Work instructions
Could you say how many lines in the records include "down"? Please give the number by itself.

Input records
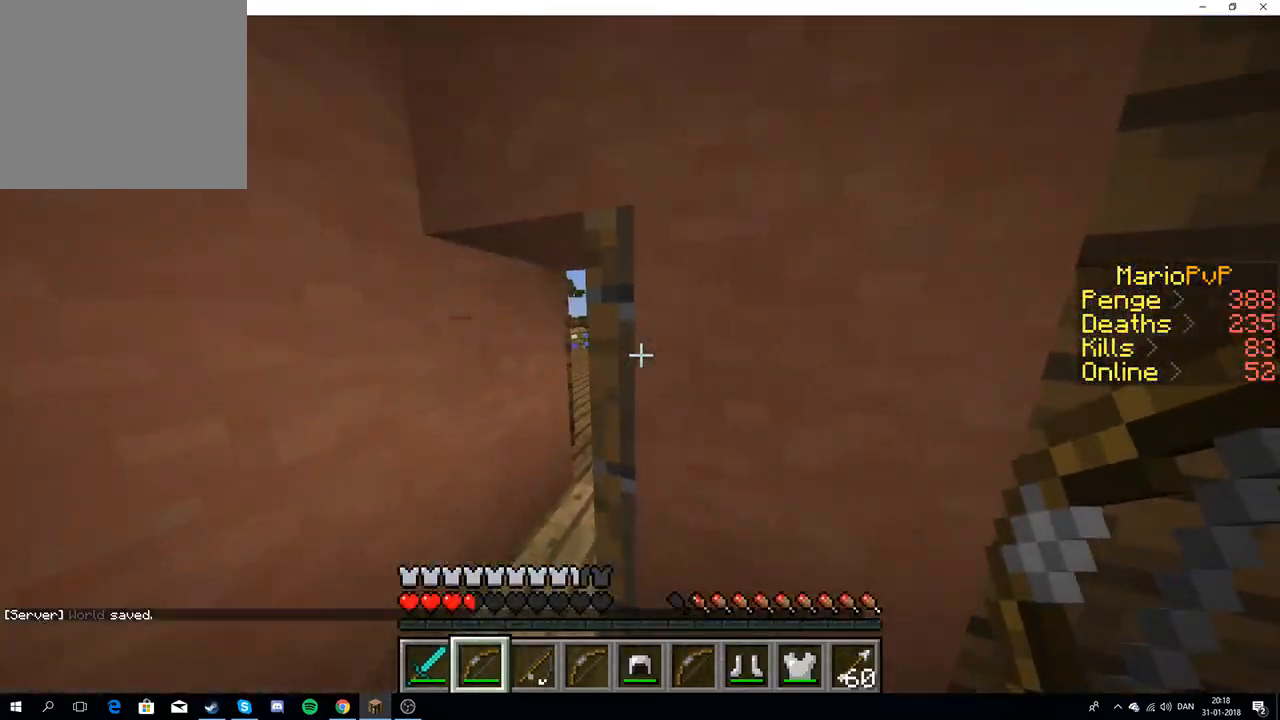
{"keys": [], "events": []}
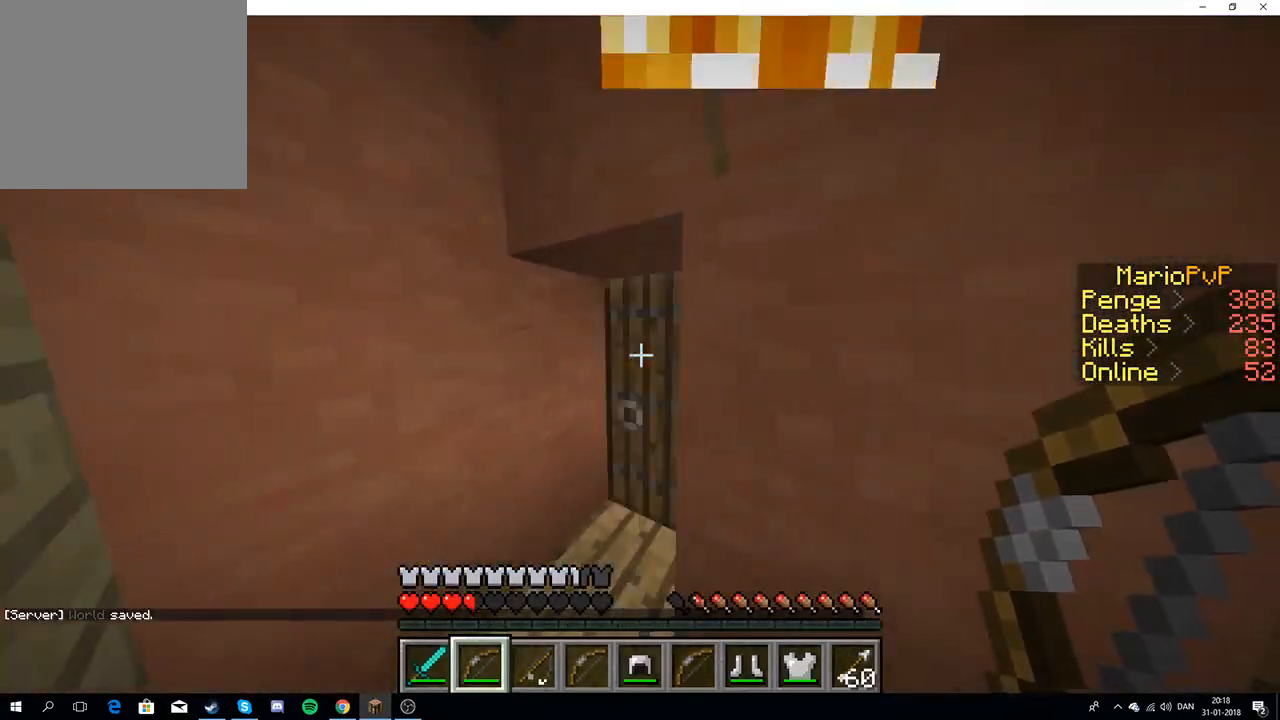
{"keys": ["w"], "events": [[167, "w", "down"]]}
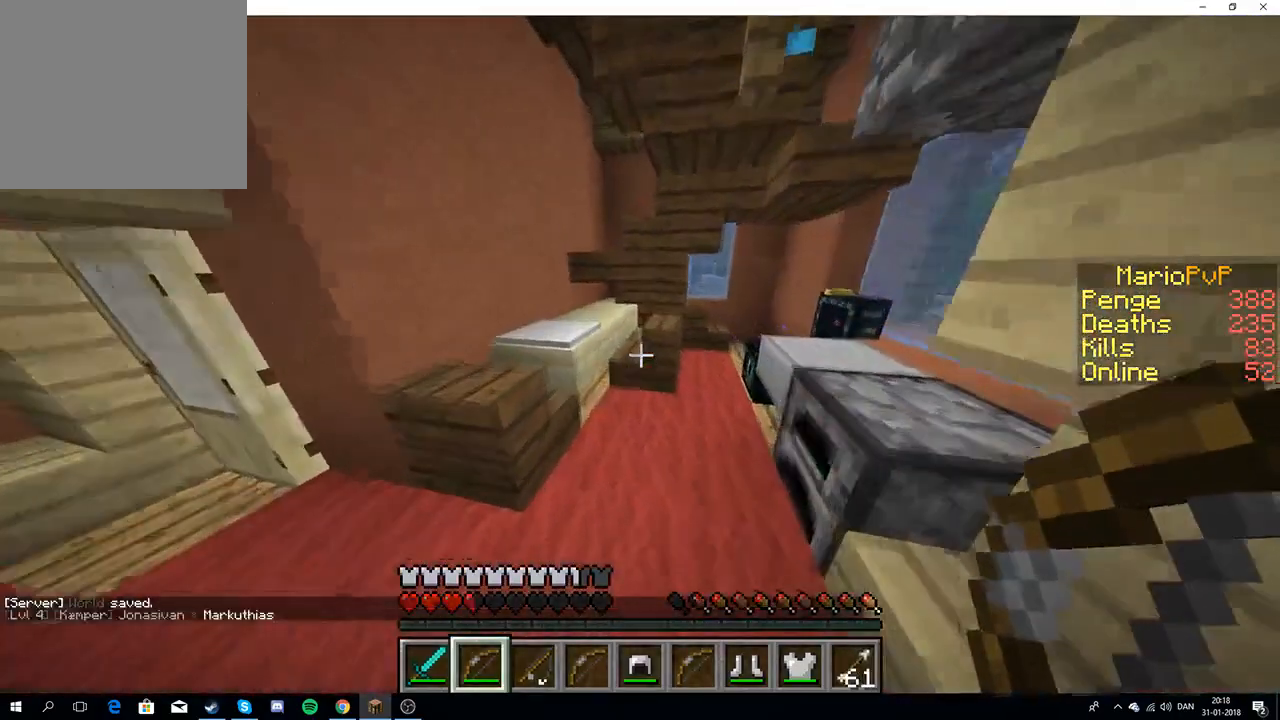
{"keys": [], "events": [[67, "w", "up"], [350, "w", "down"], [483, "w", "up"]]}
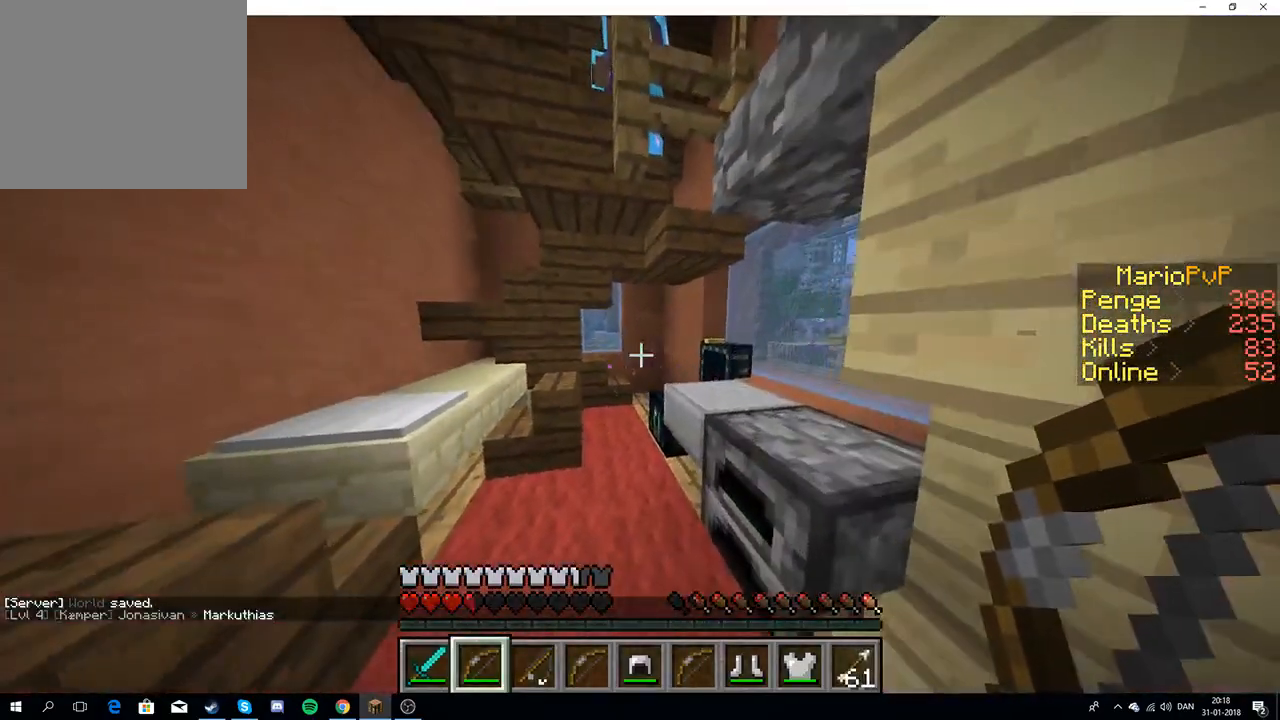
{"keys": ["d", "w"], "events": [[33, "w", "down"], [483, "d", "down"]]}
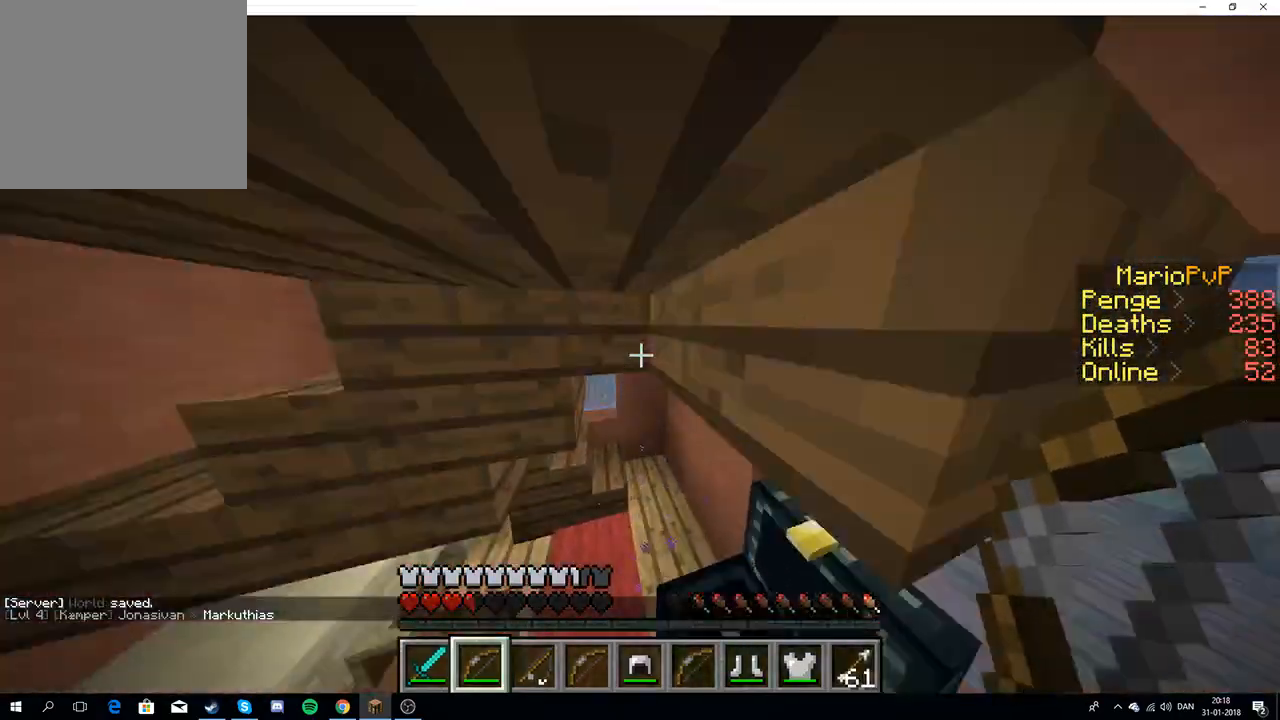
{"keys": ["w"], "events": [[500, "d", "up"]]}
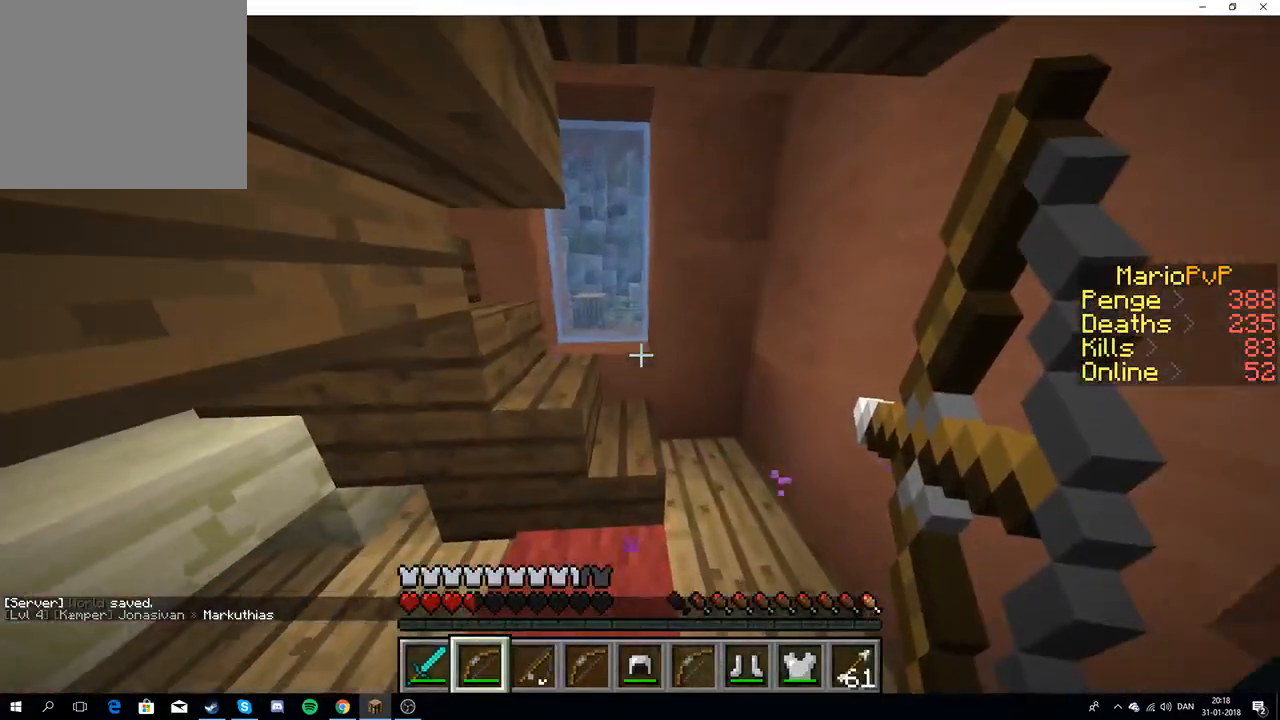
{"keys": ["a", "w"], "events": [[67, "d", "down"], [383, "d", "up"], [400, "a", "down"]]}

Task output
4